++++ Passage shown

Class PDFStreamParser

java.lang.Object
org.apache.pdfbox.pdfparser.BaseParser
org.apache.pdfbox.pdfparser.PDFStreamParser

public class PDFStreamParser extends BaseParser
This will parse a PDF byte stream and extract operands and such.
Version:
$Revision$
Author:
Ben Litchfield
  • Constructor Details

    • PDFStreamParser

      public PDFStreamParser(InputStream stream, RandomAccess raf, boolean forceParsing) throws IOException
      Constructor that takes a stream to parse.
      Parameters:
      stream - The stream to read data from.
      raf - The random access file.
      forceParsing - flag to skip malformed or otherwise unparseable input where possible
      Throws:
      IOException - If there is an error reading from the stream.
      Since:
      Apache PDFBox 1.3.0
    • PDFStreamParser

      public PDFStreamParser(InputStream stream, RandomAccess raf) throws IOException
      Constructor that takes a stream to parse.
      Parameters:
      stream - The stream to read data from.
      raf - The random access file.
      Throws:
      IOException - If there is an error reading from the stream.
    • PDFStreamParser

      public PDFStreamParser(PDStream stream) throws IOException
      Constructor.
      Parameters:
      stream - The stream to parse.
      Throws:
      IOException - If there is an error initializing the stream.
    • PDFStreamParser

      public PDFStreamParser(COSStream stream, boolean forceParsing) throws IOException
      Constructor.
      Parameters:
      stream - The stream to parse.
      forceParsing - flag to skip malformed or otherwise unparseable input where possible
      Throws:
      IOException - If there is an error initializing the stream.
      Since:
      Apache PDFBox 1.3.0
    • PDFStreamParser

      public PDFStreamParser(COSStream stream) throws IOException
      Constructor.
      Parameters:
      stream - The stream to parse.
      Throws:
      IOException - If there is an error initializing the stream.
  • Method Details

    • parse

      public void parse() throws IOException
      This will parse the tokens in the stream. This will close the stream when it is finished parsing.
      Throws:
      IOException - If there is an error while parsing the stream.
    • getTokens

      public List<Object> getTokens()
      This will get the tokens that were parsed from the stream.
      Returns:
      All of the tokens in the stream.
    • close

      public void close() throws IOException
      This will close the underlying pdfSource object.
      Throws:
      IOException - If there is an error releasing resources.
    • getTokenIterator

      public Iterator<Object> getTokenIterator()
      This will get an iterator which can be used to parse the stream one token after the other.
      Returns:
      an iterator to get one token after the other
    • readOperator

      protected String readOperator() throws IOException
      This will read an operator from the stream.
      Returns:
      The operator that was read from the stream.
      Throws:
      IOException - If there is an error reading from the stream.
    • clearResources

      public void clearResources()
      Release all used resources.
      Overrides:
      clearResources in class BaseParser

++++++++

• Exercise requirements:
1/ Answer these questions using the PDFStreamParser documentation:
(a) Which class does PDFStreamParser directly extend?
(b) Which Apache PDFBox version is given as the "Since" version for the constructors that take a forceParsing flag?
(c) What does the parse method do to the stream once it finishes parsing?
2/ List every method named under "Method Details" in the PDFStreamParser documentation.

++++ Data supplied

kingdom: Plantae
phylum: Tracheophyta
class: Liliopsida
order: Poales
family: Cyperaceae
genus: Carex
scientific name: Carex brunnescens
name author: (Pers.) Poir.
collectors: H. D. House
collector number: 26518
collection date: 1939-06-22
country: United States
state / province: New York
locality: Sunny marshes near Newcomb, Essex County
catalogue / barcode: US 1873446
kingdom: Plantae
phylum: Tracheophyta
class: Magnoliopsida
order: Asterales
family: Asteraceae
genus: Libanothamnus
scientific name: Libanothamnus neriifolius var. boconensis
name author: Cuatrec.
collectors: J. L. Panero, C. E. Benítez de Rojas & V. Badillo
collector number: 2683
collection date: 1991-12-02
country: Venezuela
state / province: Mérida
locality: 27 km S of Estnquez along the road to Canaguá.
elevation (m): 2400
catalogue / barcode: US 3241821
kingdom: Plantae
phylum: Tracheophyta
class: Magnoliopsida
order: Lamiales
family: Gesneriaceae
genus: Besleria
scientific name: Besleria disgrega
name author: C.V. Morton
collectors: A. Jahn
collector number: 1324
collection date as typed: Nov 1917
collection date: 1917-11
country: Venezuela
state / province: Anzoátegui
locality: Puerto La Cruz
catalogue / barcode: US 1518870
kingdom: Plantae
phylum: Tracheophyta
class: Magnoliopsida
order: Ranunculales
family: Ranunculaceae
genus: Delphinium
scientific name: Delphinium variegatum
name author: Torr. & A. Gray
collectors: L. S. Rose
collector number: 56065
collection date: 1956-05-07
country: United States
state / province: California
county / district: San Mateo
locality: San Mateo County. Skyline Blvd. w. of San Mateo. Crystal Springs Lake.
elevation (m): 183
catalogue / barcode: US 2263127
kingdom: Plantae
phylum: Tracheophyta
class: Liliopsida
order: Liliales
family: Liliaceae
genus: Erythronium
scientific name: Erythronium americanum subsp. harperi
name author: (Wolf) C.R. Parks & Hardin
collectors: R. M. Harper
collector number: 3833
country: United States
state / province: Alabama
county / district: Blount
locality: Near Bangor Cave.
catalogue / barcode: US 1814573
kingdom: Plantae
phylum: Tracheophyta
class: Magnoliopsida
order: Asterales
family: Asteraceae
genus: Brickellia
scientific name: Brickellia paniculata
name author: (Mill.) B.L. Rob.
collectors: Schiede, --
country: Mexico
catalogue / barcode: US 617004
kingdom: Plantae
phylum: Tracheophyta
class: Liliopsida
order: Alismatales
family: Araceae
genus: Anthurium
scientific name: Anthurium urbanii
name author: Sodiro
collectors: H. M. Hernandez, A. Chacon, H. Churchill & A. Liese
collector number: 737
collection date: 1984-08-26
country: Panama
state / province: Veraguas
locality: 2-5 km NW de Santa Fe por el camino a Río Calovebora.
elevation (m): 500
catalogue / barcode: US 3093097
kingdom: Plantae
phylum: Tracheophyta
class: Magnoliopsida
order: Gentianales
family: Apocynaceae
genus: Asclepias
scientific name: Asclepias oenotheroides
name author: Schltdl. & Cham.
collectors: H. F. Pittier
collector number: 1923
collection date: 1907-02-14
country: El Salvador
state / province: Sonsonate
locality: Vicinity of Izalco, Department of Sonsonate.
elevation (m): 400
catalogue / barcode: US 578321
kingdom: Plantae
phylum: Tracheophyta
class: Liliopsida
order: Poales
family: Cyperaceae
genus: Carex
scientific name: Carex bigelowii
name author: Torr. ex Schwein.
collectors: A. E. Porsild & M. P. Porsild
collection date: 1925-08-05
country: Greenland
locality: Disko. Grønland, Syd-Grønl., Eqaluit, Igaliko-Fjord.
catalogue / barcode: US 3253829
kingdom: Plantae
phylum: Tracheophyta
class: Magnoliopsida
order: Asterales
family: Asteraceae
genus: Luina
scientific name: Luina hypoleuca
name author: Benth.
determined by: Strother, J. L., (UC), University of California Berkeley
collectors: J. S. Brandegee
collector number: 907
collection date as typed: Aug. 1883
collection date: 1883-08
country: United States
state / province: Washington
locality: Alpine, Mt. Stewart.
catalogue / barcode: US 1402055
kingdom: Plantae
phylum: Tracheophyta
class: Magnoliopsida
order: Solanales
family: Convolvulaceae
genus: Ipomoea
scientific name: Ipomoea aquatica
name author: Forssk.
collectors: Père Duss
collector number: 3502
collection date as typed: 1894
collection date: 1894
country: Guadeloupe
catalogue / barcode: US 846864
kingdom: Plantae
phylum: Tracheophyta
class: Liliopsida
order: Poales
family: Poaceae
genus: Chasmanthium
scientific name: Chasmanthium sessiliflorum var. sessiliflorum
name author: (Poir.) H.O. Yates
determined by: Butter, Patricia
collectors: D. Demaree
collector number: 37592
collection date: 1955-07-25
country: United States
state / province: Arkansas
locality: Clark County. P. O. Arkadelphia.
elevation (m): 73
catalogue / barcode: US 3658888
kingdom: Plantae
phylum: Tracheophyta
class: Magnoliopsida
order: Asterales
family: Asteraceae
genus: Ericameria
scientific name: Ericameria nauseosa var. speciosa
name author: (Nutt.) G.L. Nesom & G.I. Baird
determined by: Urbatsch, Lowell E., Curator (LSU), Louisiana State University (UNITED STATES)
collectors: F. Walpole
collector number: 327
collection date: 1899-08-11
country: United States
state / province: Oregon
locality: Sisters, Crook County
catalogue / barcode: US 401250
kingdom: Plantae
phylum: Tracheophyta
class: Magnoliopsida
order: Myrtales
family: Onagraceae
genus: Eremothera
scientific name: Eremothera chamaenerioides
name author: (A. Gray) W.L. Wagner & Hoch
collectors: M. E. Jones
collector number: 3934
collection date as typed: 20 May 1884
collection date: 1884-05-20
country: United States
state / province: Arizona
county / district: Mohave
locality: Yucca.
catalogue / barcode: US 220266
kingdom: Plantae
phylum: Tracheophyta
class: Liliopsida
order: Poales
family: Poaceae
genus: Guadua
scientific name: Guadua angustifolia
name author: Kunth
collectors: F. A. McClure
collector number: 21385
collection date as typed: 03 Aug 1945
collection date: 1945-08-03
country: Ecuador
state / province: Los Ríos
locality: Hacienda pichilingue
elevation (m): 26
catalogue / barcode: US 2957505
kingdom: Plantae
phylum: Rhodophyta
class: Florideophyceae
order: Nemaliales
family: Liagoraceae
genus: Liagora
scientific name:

++++++++

• Answers for this exercise:
1/
(a) BaseParser
(b) Apache PDFBox 1.3.0
(c) It closes the stream.

2/ parse, getTokens, close, getTokenIterator, readOperator, clearResources